SA, Nigeria lead in intra-African e-commerce
Intra-African e-commerce is on the rise and this may have positive implications for SA and the continent's stuttering e-commerce.
This is according to a recent study conducted by research firm Ipsos, which notes cross-border shopping is a growing trend with around 80% of shoppers going international when purchasing goods online.
SWIFT, in a research on cross-border payments, has indicated that African countries carry out about 23% of their trade with one another, a percentage higher than the 15% estimated by the World Bank and African Development Bank.
The Ipsos study notes in Nigeria an impressive 47% of the online spend is already taken internationally, while in SA, shopping across the continent continues to rise in popularity.
The two countries are playing no small role in boosting e-commerce on the continent, offering a much-needed shift that can potentially have a positive impact on both economies, says Ipsos.
The survey found that 90% of online shoppers own a smartphone or feature phone and use it to complete their purchases. More than half do so more than once a month.
Juliet Nwanguma, country manager at PayU Nigeria, says cross border transactions between SA and Nigeria are showing significant increases and this could play a pivotal role in the further development of the e-commerce market in both countries.
In addition, she says e-commerce success across Africa is never far from the mobile device. This may be the logical route to increased e-commerce volumes.
"Mobile banking apps have received significant downloads by bank customers in Nigeria. Similarly, the rise of mobile wallets - most notably in SA - presents another opportunity."
IDC says intra-Africa trade will be driven by ICT initiatives such as payment systems, financial inclusion initiatives, and cross-border payments.
It is the era of e-commerce for the African continent, says Ipsos. The growing relationship that sees consumers snap up deals across international lines can be used to enhance offerings and woo a new generation of consumers to the online table, it adds.
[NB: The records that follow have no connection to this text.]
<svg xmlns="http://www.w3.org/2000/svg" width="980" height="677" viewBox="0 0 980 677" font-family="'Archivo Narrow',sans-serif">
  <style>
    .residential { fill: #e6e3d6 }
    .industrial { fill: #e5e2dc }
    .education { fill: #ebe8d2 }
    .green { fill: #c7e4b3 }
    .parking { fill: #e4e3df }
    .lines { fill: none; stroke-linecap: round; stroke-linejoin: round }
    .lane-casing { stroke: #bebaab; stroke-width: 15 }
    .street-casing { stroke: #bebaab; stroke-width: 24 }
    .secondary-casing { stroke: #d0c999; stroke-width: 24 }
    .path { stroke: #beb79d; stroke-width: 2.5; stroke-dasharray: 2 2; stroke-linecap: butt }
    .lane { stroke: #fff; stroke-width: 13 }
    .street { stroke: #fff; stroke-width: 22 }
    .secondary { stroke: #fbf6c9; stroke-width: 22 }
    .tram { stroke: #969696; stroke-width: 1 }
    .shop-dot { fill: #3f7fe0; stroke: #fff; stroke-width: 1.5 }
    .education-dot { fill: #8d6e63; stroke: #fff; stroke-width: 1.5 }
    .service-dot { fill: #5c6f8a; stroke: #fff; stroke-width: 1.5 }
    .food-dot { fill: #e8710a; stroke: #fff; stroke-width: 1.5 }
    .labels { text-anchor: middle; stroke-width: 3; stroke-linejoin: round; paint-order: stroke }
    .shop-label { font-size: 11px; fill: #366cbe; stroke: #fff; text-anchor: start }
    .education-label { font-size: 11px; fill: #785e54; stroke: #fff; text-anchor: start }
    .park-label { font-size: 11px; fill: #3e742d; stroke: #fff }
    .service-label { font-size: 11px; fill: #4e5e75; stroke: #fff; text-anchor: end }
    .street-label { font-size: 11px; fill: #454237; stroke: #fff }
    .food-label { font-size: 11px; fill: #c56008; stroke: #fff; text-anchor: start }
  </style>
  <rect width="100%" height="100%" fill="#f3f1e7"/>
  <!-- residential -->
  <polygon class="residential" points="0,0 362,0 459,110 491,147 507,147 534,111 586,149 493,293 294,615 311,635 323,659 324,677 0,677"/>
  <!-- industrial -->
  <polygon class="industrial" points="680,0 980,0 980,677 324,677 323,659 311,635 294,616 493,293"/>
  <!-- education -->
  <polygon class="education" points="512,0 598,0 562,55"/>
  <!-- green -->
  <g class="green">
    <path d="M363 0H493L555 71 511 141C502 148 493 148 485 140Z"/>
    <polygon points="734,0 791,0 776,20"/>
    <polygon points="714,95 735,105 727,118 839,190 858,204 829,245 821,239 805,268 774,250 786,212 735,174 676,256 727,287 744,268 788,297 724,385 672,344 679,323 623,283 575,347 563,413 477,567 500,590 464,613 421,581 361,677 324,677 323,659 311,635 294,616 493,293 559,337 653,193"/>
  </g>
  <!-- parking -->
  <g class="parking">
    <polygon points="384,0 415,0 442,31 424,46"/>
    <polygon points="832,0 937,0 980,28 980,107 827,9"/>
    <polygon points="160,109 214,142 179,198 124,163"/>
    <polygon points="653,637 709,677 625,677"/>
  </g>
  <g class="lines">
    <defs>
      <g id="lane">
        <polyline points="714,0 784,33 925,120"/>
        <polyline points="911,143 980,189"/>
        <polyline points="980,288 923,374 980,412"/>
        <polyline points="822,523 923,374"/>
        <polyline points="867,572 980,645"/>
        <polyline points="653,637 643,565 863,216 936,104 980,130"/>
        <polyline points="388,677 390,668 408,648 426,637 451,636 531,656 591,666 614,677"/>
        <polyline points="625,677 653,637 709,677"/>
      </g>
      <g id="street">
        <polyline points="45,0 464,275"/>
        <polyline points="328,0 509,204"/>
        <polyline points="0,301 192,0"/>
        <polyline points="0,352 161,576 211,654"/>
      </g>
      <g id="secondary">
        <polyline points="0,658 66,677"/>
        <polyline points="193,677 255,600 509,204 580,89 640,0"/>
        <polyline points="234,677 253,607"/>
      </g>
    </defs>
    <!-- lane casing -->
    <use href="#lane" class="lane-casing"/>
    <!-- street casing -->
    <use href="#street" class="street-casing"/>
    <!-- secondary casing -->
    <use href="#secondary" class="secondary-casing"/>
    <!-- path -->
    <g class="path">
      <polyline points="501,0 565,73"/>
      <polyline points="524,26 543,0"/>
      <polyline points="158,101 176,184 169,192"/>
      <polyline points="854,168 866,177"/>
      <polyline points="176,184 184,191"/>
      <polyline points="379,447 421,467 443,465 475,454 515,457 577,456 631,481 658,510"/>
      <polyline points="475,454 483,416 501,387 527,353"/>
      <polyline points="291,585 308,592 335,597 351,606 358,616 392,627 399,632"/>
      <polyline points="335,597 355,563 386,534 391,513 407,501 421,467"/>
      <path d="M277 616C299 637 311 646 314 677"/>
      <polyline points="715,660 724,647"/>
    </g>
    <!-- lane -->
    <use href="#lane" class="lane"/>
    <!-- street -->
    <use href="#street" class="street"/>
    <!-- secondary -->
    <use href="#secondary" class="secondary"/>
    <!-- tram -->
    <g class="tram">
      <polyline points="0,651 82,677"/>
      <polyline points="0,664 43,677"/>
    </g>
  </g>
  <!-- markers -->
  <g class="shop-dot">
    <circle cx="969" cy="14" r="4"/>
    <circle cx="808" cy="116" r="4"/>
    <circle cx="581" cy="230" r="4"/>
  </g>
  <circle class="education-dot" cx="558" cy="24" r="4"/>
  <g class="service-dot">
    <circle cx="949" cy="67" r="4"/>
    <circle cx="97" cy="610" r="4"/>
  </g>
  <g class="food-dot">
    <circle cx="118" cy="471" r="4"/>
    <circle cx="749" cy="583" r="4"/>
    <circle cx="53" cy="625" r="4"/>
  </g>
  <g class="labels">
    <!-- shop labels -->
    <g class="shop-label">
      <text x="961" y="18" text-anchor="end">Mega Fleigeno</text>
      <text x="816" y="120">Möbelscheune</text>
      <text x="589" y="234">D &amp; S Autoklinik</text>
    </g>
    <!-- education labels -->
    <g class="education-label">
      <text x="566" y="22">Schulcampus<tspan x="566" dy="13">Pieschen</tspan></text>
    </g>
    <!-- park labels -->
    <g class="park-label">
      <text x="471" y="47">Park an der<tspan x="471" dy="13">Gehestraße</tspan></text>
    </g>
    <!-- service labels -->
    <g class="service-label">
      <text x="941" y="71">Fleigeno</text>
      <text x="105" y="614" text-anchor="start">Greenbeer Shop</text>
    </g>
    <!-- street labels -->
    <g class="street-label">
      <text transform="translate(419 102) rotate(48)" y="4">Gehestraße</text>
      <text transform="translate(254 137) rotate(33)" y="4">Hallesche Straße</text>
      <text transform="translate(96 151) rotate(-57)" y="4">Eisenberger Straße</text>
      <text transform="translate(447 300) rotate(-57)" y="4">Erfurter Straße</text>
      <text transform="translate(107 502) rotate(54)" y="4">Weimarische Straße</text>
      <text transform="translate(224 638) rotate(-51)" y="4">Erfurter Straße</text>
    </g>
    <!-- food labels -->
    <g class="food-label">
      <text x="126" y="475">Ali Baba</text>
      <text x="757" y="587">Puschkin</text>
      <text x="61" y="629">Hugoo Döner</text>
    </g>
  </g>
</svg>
Currently, Nigeria leads the way when it comes to the volumes of online shoppers at 89%, SA comes in second at 70%, and Kenya in third at 60%.
Within these numbers, around one third of Nigerians are using South African online retailers and spending their cash across the borders, says the study.
From a regional perspective, these statistics highlight one very important fact - opportunity, says Ipsos. The online retail market has a chance to tap into these trends and to deliver both products and services that map back to market demand, it adds.
As mobile devices deepen their penetration and mobile wallets and payment solutions continue to evolve, consumers across the continent will have an increasingly secure and reliable way of finding the best deals no matter where they may be, notes Ipsos.
Nic Robertson, head of strategy at Media24 e-commerce, says in Africa any brand that sells online has to have a mobile site.
Also, a lot of brands are not targeting countries but cities - generally cities are more urbanised, connected and have more people with disposable income, he adds.
There has been a positive e-commerce trade balance for SA with Botswana, Lesotho, Namibia and Swaziland.
However, lack of infrastructure and lack of connectivity infrastructure continue to be big issues that can hamper growth on the continent, says Robertson.
A growing consumer class in Africa continues to spell opportunities e-commerce, he adds.
"Although the numbers of intra-African e-commerce market is still fragmented - there is big opportunity for brands that are willing to invest in infrastructure."